Background
With the deployment of Page Previews, we introduce a new form of reading Wikipedia content apart from the standard pageviews. We need to measure this for the same reasons as we do for pageviews. These include providing executives with accurate numbers on the overall level of usage of our content, and the editor community with accurate numbers on the readership of the individual articles and projects they are working on. In particular, based on the previous A/B tests, we expect that the deployment of previews on a wiki will cause the total pageviews to decrease for that wiki, but that "page interactions" – any intentional interaction with a page, i.e. page previews + pageviews – will increase. We would like a way to track this metric over time.
This task captures the frontend instrumentation work needed to ensure clients send all required information to the servers. The backend work for storing this data and aggregating it in a form suitable for analysis is captured in T186728.
QA Steps
On beta cluster with page previews enabled please visit article in debug mode (add ?debug=true to the URL). When a popup is visible for more than 1 second the VirtualPageView event should be triggered. (https://meta.wikimedia.org/wiki/Schema:VirtualPageView )
Notes
- In T184793#3953351, @Ottomata asks that we follow the EventLogging schema guidelines when creating the Pageview schema (strawdog name) so that it's easier to get events into Pivot and Superset.
AC
- Page interactions are recorded by logging an EventLogging event.
- Per T184793#3952974, this instrumentation should be sampled for testing purposes. The default sampling rate should be 50%.
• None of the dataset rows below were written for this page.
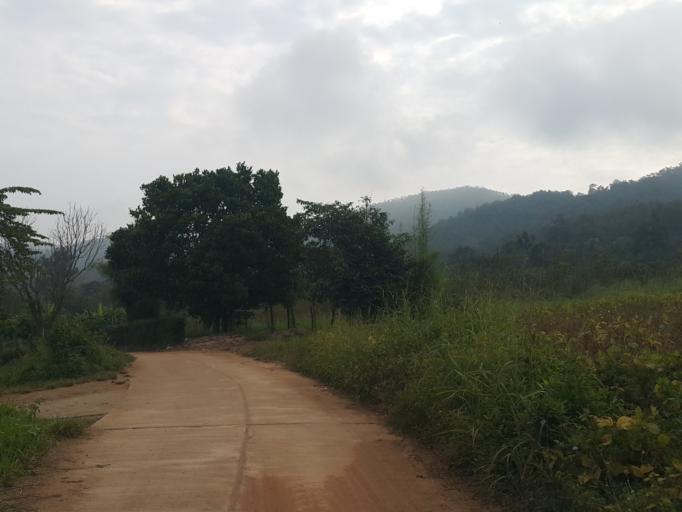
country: TH
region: Mae Hong Son
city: Wiang Nuea
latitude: 19.3784
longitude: 98.4571
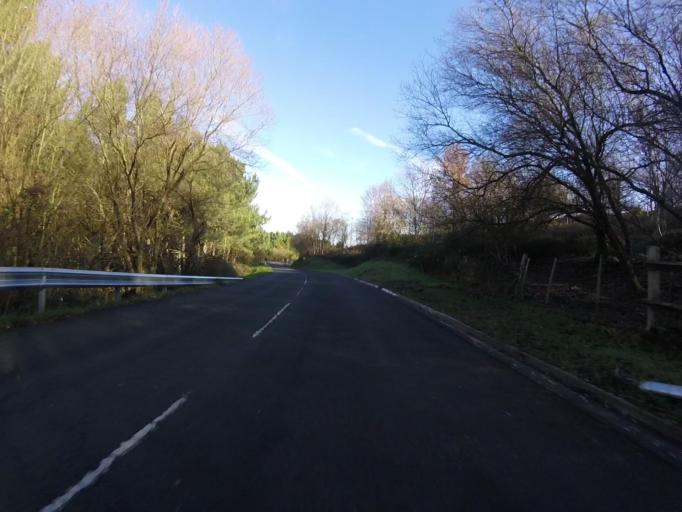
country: ES
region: Basque Country
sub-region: Provincia de Guipuzcoa
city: Fuenterrabia
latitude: 43.3642
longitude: -1.8314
- As soon as a preview has been visible for > 1000 ms, a page interaction is recorded with the following information:
- Namespace, title and ID of the page that's being previewed
- Namespace, title and ID of the page that's currently being viewed
- If a preview can't be generated for a page, i.e. the "generic" preview is shown (defined as in the Popups schema), then no page interaction is recorded.
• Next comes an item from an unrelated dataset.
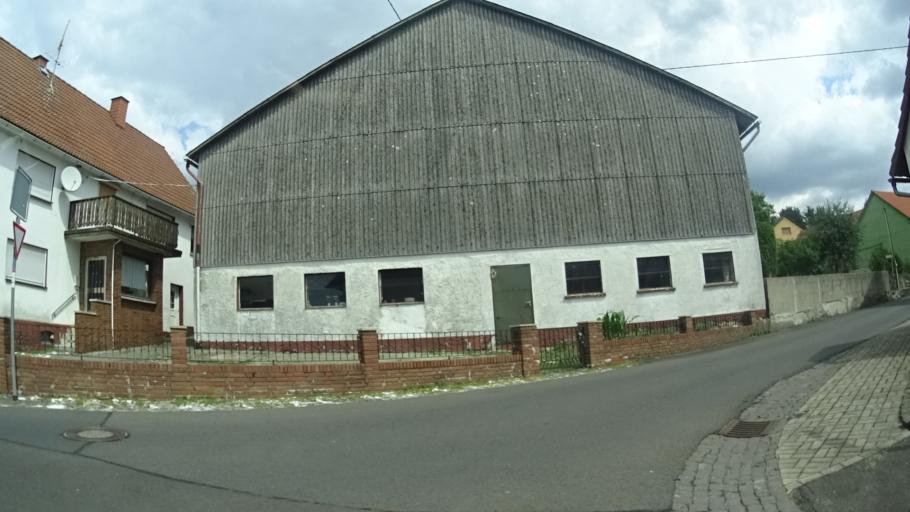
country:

- The instrumentation should be feature flagged and the flag should be disabled by default.
- The standard schema documentation has been added to the schema talk page and a purging strategy has been defined (in this case, no fields need to be whitelisted, as we're fine with all events being deleted after they have been aggregated per T186728.). (see https://meta.wikimedia.org/wiki/Schema_talk:VirtualPageView)
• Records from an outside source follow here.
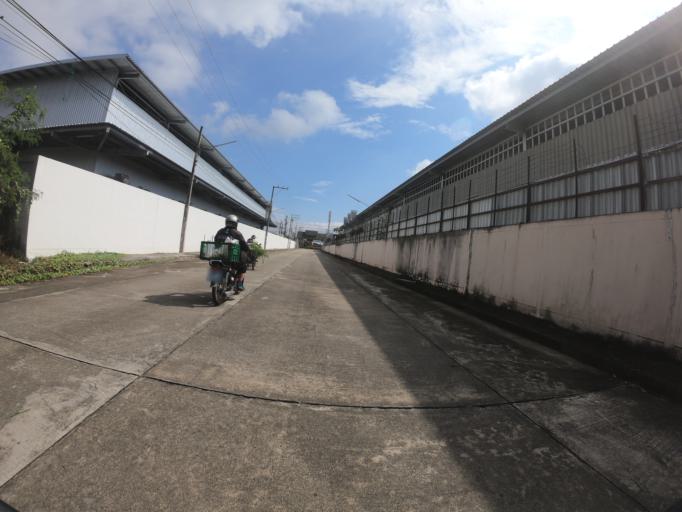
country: TH
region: Chiang Mai
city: Hang Dong
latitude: 18.7110
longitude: 98.9356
- Events are being sent consistently regarding DNT (T190188).
Open questions
Closed Questions
When a preview has been visible for > 1000 ms
This is subtly different from $totalInteractionTime > 1000 as $totalInteractionTime includes the >= 700 ms to actually show the preview. For reference, the current median time to show a preview is ~740 ms.
When do we want to record the page interaction?
See T184793#3896845. When $totalInteractionTime - $perceivedWait > 1000.
- Which URL do we want to request?
We'll use the EventLogging pipeline (per https://lists.wikimedia.org/pipermail/analytics/2018-January/006136.html).
3 The instrumentation should ignore DNT. Requests with the DNT header set are included in our webrequest_raw, webrequest, and pageviews (aggregated) tables and this instrumentation is to be considered analogous. After discussion in T187277, this subtask is tracked in T190188.
Testing criteria
- Hover over any link. Ensure the hover lasts at least 1s. Check that a message was sent to EventLogging to the VirtualPageViews schema. Check the contents of the message reflect the current page (source_) and the page being hovered.
- Hover over any link. Ensure the hover lasts less than 1s. Check that a message was NOT sent to EventLogging to the VirtualPageViews schema.